Ausserdem kannst du bei Rechnern mit wenig RAM eine Traveldisk verwenden.

Was ist denn eine "Traveldisk"?

Ich habe zum beispiel mal spasseshalber probiert, ein XP in eine vmdk zu installieren, die komplett im Ramdrive lag. Die Installation ging sehr schnell - brach aber nach ca 500MB wegen Ueberfuellung des RAMdrives ab.

Das hab ich mir gedacht. Und: 500 MB sind vergleichsweise viel für die PCs, die wir gegelmäßig vorfinden.

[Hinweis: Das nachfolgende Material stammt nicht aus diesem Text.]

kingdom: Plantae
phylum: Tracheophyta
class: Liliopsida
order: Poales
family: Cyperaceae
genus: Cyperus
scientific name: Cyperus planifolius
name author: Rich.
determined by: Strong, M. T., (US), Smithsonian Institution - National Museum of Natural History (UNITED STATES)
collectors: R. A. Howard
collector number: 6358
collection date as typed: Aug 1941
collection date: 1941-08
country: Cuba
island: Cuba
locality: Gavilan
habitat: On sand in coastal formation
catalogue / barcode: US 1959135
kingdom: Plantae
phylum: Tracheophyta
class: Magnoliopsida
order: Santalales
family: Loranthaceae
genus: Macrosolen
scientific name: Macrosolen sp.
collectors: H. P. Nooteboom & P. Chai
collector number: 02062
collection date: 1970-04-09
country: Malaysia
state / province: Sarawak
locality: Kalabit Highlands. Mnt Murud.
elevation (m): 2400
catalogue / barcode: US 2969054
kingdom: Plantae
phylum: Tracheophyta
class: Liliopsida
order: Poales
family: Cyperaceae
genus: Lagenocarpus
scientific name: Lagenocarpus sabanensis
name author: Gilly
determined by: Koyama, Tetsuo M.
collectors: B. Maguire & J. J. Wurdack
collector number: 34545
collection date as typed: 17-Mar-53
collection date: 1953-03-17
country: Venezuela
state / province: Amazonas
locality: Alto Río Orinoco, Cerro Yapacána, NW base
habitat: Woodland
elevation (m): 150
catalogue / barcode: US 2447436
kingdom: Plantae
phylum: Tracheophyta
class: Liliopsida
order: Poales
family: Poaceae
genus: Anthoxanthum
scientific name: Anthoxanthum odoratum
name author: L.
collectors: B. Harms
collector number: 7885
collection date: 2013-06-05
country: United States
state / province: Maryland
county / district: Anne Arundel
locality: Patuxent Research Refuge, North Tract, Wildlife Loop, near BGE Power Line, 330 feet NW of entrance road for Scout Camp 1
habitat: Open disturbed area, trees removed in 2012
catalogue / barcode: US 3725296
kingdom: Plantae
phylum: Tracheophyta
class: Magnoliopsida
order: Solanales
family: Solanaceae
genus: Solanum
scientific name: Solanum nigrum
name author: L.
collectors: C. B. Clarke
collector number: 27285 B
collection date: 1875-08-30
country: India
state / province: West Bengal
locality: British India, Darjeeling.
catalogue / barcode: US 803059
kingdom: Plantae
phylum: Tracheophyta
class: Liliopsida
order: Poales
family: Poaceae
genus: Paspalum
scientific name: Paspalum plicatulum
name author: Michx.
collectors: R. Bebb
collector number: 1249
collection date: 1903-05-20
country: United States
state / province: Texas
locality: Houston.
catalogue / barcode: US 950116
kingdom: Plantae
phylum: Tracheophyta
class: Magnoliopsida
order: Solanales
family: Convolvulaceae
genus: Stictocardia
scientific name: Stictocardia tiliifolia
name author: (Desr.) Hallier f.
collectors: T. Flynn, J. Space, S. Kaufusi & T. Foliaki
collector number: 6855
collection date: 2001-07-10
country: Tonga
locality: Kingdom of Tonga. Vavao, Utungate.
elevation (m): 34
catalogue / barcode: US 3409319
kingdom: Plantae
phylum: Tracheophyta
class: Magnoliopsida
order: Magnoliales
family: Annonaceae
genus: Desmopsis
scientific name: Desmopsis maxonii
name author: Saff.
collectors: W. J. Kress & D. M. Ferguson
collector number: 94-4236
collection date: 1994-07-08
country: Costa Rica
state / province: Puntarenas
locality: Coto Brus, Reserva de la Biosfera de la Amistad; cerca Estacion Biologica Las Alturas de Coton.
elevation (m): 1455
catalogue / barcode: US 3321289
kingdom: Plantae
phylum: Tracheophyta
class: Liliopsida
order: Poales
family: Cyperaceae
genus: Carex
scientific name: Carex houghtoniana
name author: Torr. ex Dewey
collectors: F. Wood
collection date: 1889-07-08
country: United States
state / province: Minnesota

Ich kenne die Registry-einstellungen, die ein Windows in einer VM braucht recht gut - man kann sich ja auch recht einfach ein paar Registry-exports aller gaengigen Systeme auf der BartPE bereitlegen.
Bei IDE-mit ACPI reicht oft eine Variante des bekannten FIX_IDE-patches aus, fehlen Treiberdateien kann man die ohne weiteres an Ort und Stelle kopieren - wir arbeiten ja schliesslich in einem REDO-log.
Ansonsten habe ich zB ein Patch, dass IDE Systeme mit SCSI-treibern ausruesstet, sodass ich das System als SCSI-VM starten kann.

Das klingt nach viel Zeit und Aufwand. Da stellt sich mir die Frage nach dem Aufwand/Nutzen-Verhältnis. Vor Ort beim Besch. ist kaum Zeit zum Sichten, geschweige denn für große Einstellungen. Im Büro mit der Sicherung habe ich nicht mehr den Bedarf einer Start CD.